Mindful that I was speaking with several feminists present, I decided to throw out an idea eager to get an interesting response and the students didn’t disappoint. Having explained that inside the family justice system we see men and women exhibiting certain patterns of behaviour and that these patterns were arguably not just purely society or custom led but also part of a wider picture, involving tendencies amongst the different genders, I went on to suggest that these differences were not necessarily part of the premise for the Feminist movement any longer. A very lovely PPE student tackled the point and spoke about the need to break down societal norms which can be psychologically harmful, in this context in relation to men and their ability to express their emotions. She felt strongly on the issue and expressed the view that women were at an advantage in relation to parenting, and gave the example of breast-feeding as one such home advantage. And then she hit us with it.
The Man Boob. No, not as we know it, but as a contraption designed to be worn by a man, with the ability to simulate breast-feeding and thereby allowing fathers a relatively similar experience to mothers when feeding naturally. I understood her point but having breastfed my own son, I could see how removed from the experience the Man Boob really was and although a humorous suggestion in part, it highlighted the most poignant aspect of the Powerpoint Dilemma – should men and women share power in cycles or is it a linear affair? In other words, should we have a time and a season for skill sharing or is the evolution of our species moving towards a different kind of symbiosis altogether?
Billy was delighted by the proposal and even suggested that he thought it would take off as a trend. I offered to find him the Man Boob online and buy him one.
Yet, the conversation did not just focus on role swapping; many wonderful questions about the perception of gender in the family courts were asked and Billy’s charming and thought-provoking responses made the students laugh and smile in equal measure. A Phd student went on to ask about the way the courts viewed step-parents and their approach towards contact; another young man was interested in how Sweden offered some potential solutions to the gender inequalities inside the family courts and one student even offered us an anecdote about a policy in Mexico where fathers were given equal paid paternity leave to mothers and went on to use that time, not to be with the children but to go out and earn more money – a scenario that may well be rooted in poverty issues.
Before we knew it, an hour and a half had flown by and we stood, dazed, by the drinks table, chatting away with each other. Despite the serious nature of the discussion, we all spoke freely and even lightly, having explained to several students that the night before I had been to Winterwell’s Halloween Party, and had been roped in to (pun intended) being part of the immersive theatre as a matchstick girl and woman of ill repute. The irony of my plight as a Victorian female in light of the current debate was not lost on me.
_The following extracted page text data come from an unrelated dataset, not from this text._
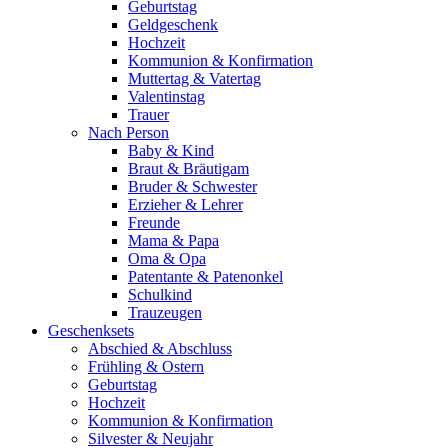
Geburtstag
Geldgeschenk
Hochzeit
Kommunion & Konfirmation
Muttertag & Vatertag
Valentinstag
Trauer
Nach Person
Baby & Kind
Braut & Bräutigam
Bruder & Schwester
Erzieher & Lehrer
Freunde
Mama & Papa
Oma & Opa
Patentante & Patenonkel
Schulkind
Trauzeugen
Geschenksets
Abschied & Abschluss
Frühling & Ostern
Geburtstag
Hochzeit
Kommunion & Konfirmation
Silvester & Neujahr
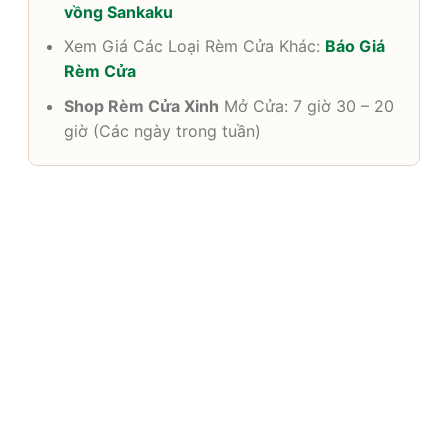
vồng Sankaku
Xem Giá Các Loại Rèm Cửa Khác:
Báo Giá
Rèm Cửa
Shop Rèm Cửa Xinh
Mở Cửa: 7 giờ 30 – 20
giờ (Các ngày trong tuần)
Yet perhaps what struck me the most was that the ladies at the event that day appeared to represent the evolution of the Feminist Movement . These were women who wanted to incorporate men into their world of ideas and welcome them for all that they have to offer and whilst in the family courts we must deal with ‘what is’ rather than ‘what ifs’, there was a clearly displayed expression of the will to make Feminism what it has always had the power to be: a tendency towards the truth.With that brave thought in mind, we moved to close the debate and released the students back into society.
The Gender Equality Festival turned out to be a truly fun Sunday afternoon and special thanks to Yuan Yang for making both Billy and I feel so welcome; to all the students who came and made the event what it was and the beautiful buildings in Oxford, that nearly got me run over by the number 400 bus, for lingering skyward just a little longer than I should have.